IMPLICATIONS FOR THERAPEUTIC CULTURE
Self-improvement seminars, at least in their original form, are part of buoyant "therapeutic culture," or "pop psychology." Their appeal is on the practical, such as improvement of personal relationships and knowing oneself. The self-improvement seminars happily connect one's spiritual virtue with one's worldly achievement. This is actually the dominant theme in American popular culture, with a strong affirmation of self as the central characteristic of the American popular religiosity.
Although self-improvement seminars stress that the total source of experience and authority is yourself, trainees rely on the external authoritative system, the seminar itself, for affirmation. With its manipulation and practice of recruitment, self-improvement seminars are considered deviant by orthodox mental health professionals.
From the Life Space case, we can infer that a therapeutic community outside of mainstream institutions is likely to shift eventually toward being religious. Not being satisfied with practicality, some inner core members reintegrate the movement as an all-encompassing way of life. However, the very fact of this "supernaturalization" makes self-improvement seminars more like cultic organizations.
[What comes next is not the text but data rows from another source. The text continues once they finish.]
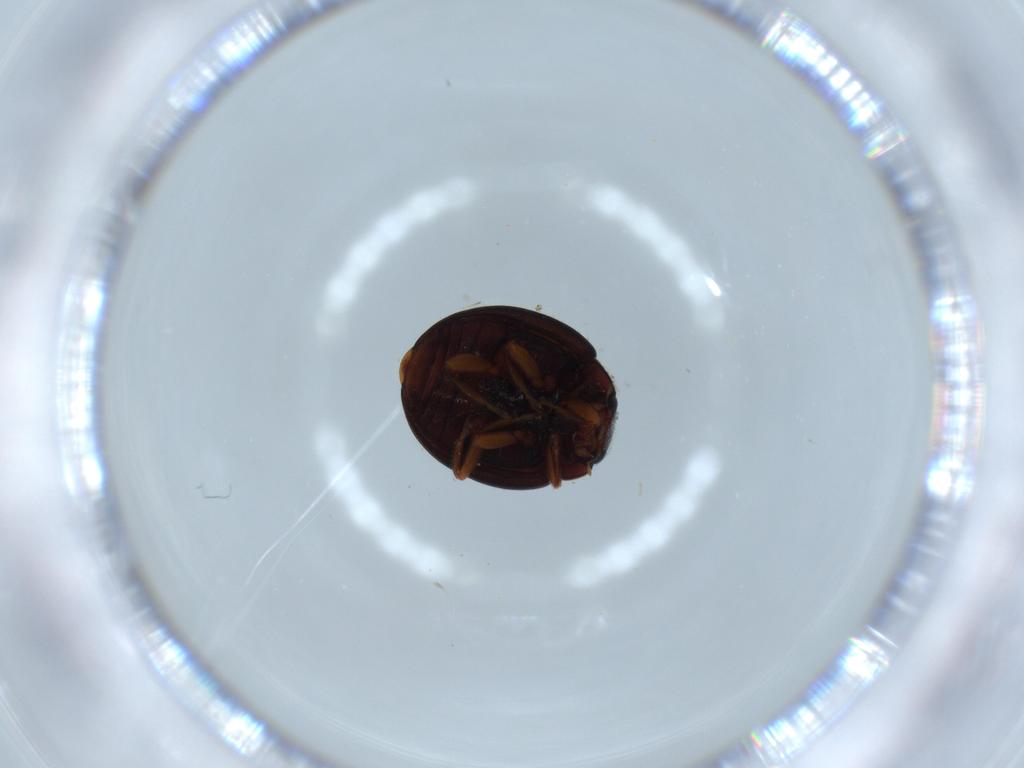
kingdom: Animalia
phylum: Arthropoda
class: Insecta
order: Coleoptera
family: Coccinellidae
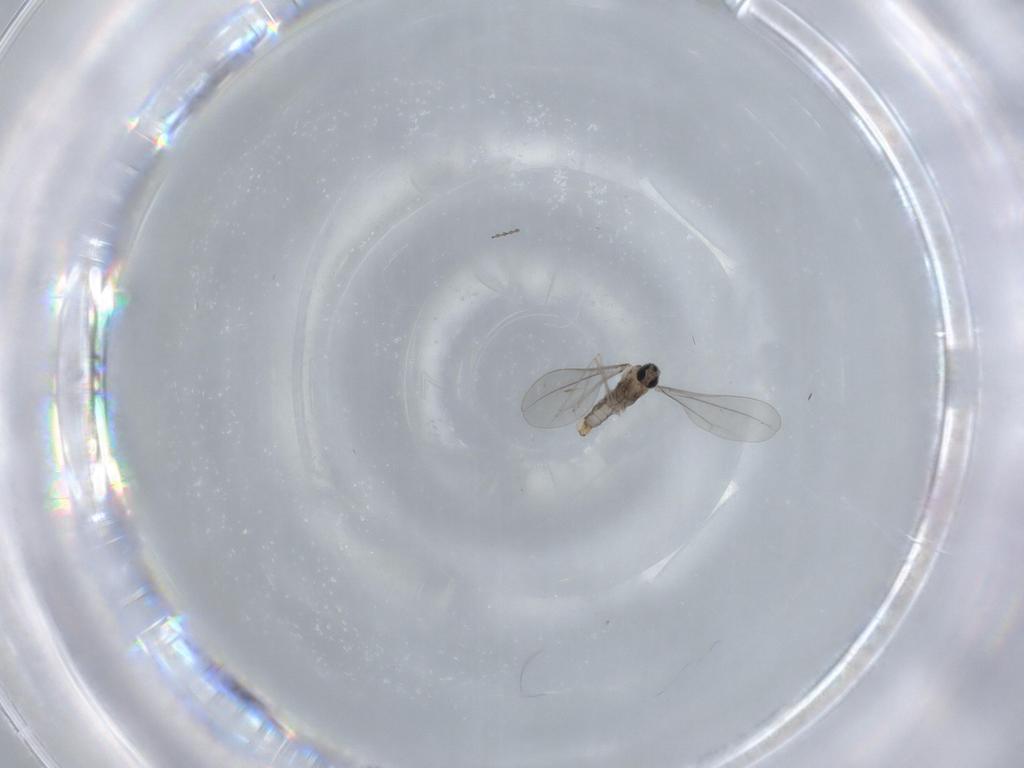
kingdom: Animalia
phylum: Arthropoda
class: Insecta
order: Diptera
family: Cecidomyiidae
SELF-IMPROVEMENT SEMINARS IN THE CULT CONTROVERSY
Though Life Space initially aimed at enlightenment in this world, supernaturalism was inevitable and the movement came to be marginalized. Like other popular psychological movements such as Spiritualism and mesmerism, Life Space's destiny was characterized by initial fervor, with antagonism by society, and later, marginalization.
The Life Space incident gave the whole seminar industry a bad image of mind control and strange cultic activity. Self-improvement seminars became a target of the anti-cult movement, and negative opinion on the internet makes recruitment even more difficult these days.
In Japan, lacking recruitment from young urban workers, seminars recruit university students on the streets and workers in small local companies to participate as a part of induction training. Self-improvement seminars are no longer "lonely hearts clubs" of the urban rich.
CONCLUSION
The self-improvement seminar was the largest aspect of the New Age movement in the broad sense of the term. Life Space in Osaka - Japan evolved from the Lifespring-type seminar that prospered in the 80s. Facing a decline in attendance in the early 1990s, its leader, Takahashi, took more spiritual and expensive approach for a limited clientele. Finally, by accident, the "guru" Takahashi tried to transcend death. So with Life Space, we can see the emergence of a religious movement out of a popular but unorthodox psychotherapy. Its conflict with society at large is a typical example of the cult controversy.
REFERENCE
Heelas, Paul. 1996. The New Age Movement: The Celebration of the Self and the Sacralization of Modernity. Oxford: Blackwell.
KOIKE, Yasushi. 1997. "Self-Improvement Seminars as Commercial Merchandise." In Contemporary Japanese Culture 8: Desire and Consumption, edited by Hayao KAWAI and Chizuko UENO, 125-154. Tokyo: Iwanami (in Japanese).
KOKUBO, Atsushi, Yoshiro FUJIKURA, and Yasushi KOIKE. 2001. The Internet Survey on Self-Improvement Seminar Trainees. <http://isweb16.infoseek.co.jp/school/semian/> (in Japanese)
Stark, Rodney, and William Sims Bainbridge. 1985. The Future of Religion: Secularization, Revival and Cult Formation. Berkeley: University of California Press.
Authors afterword: Probably there is no official connection between Scientology and The Process. I did not study Scientology by myself. All information regarding Scientology and its "offshoots" is from Stark and Bainbridges 1985 work.